_Written task_.
Print the lines of the items below without any changes, from the line containing "phylum: Tracheophyta" through the end of the items.

[Recorded data]

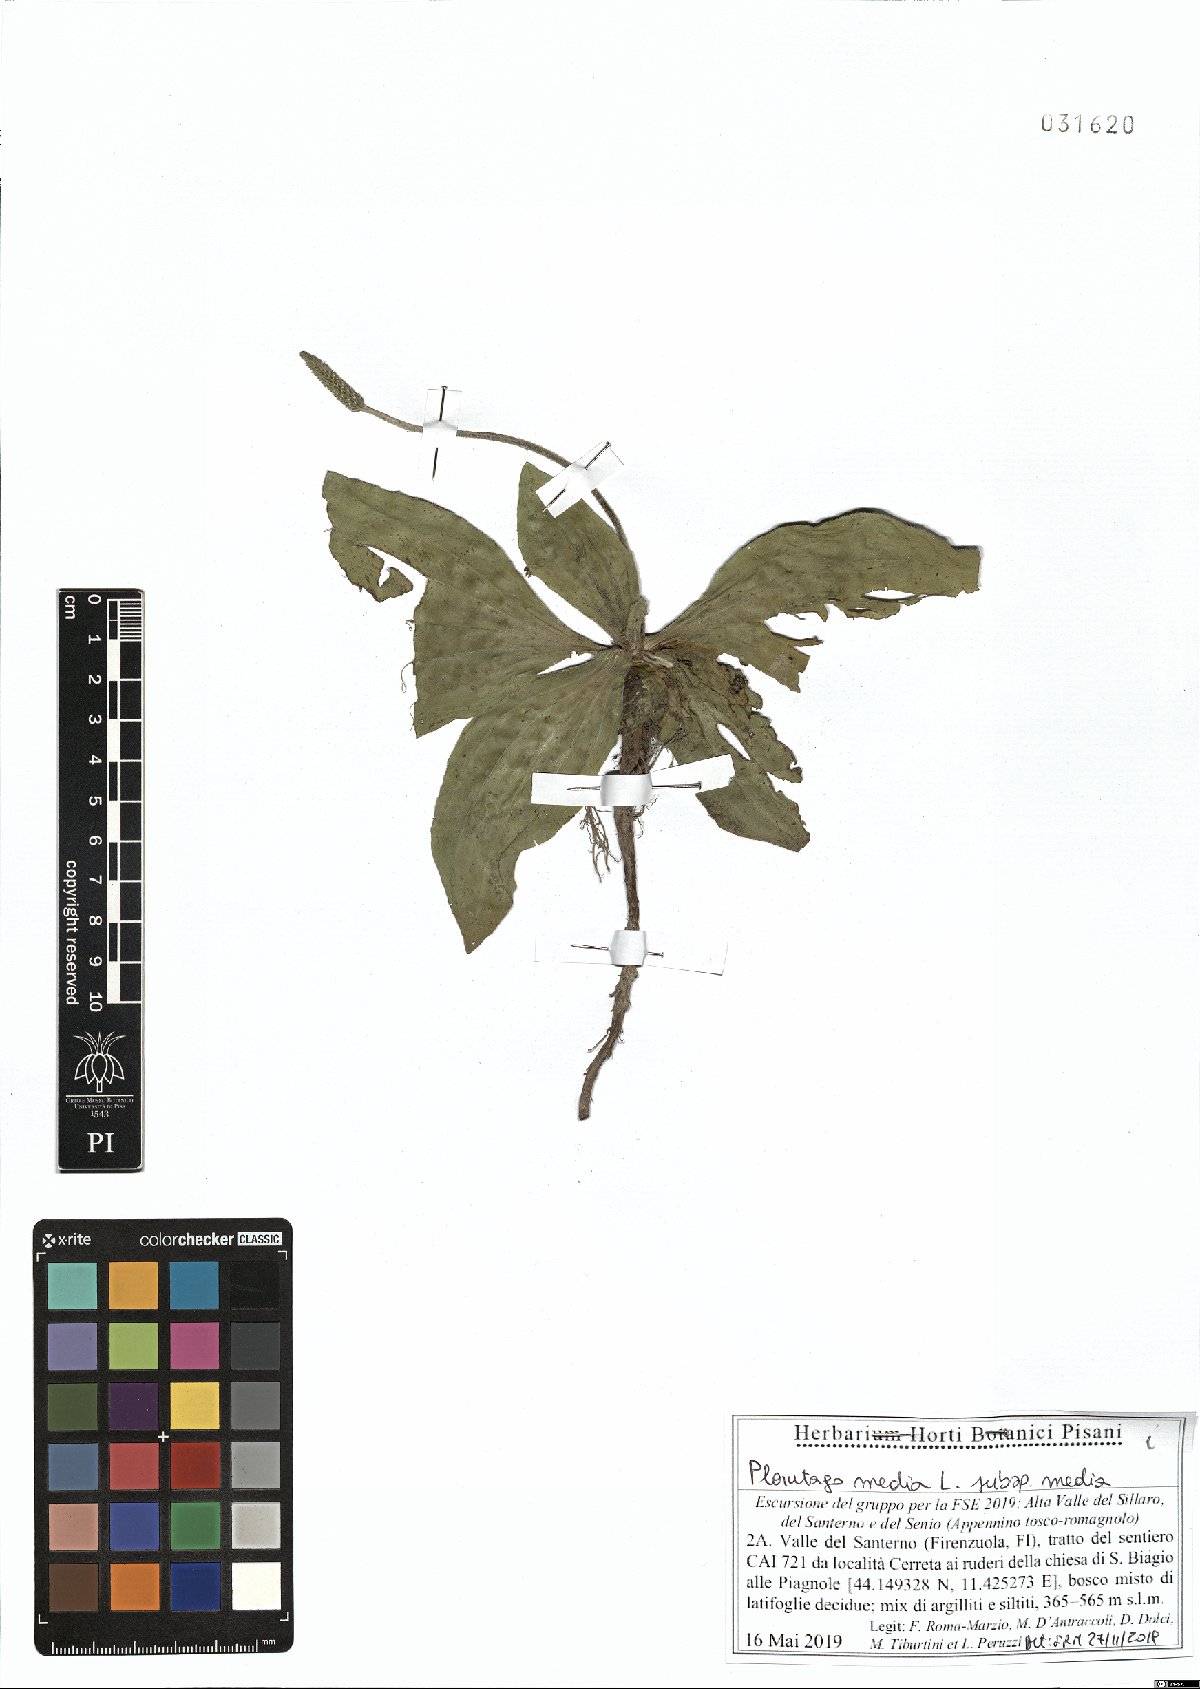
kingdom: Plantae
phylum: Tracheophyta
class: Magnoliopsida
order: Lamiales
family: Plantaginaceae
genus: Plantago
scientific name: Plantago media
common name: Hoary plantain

_Result of the task_.
phylum: Tracheophyta
class: Magnoliopsida
order: Lamiales
family: Plantaginaceae
genus: Plantago
scientific name: Plantago media
common name: Hoary plantain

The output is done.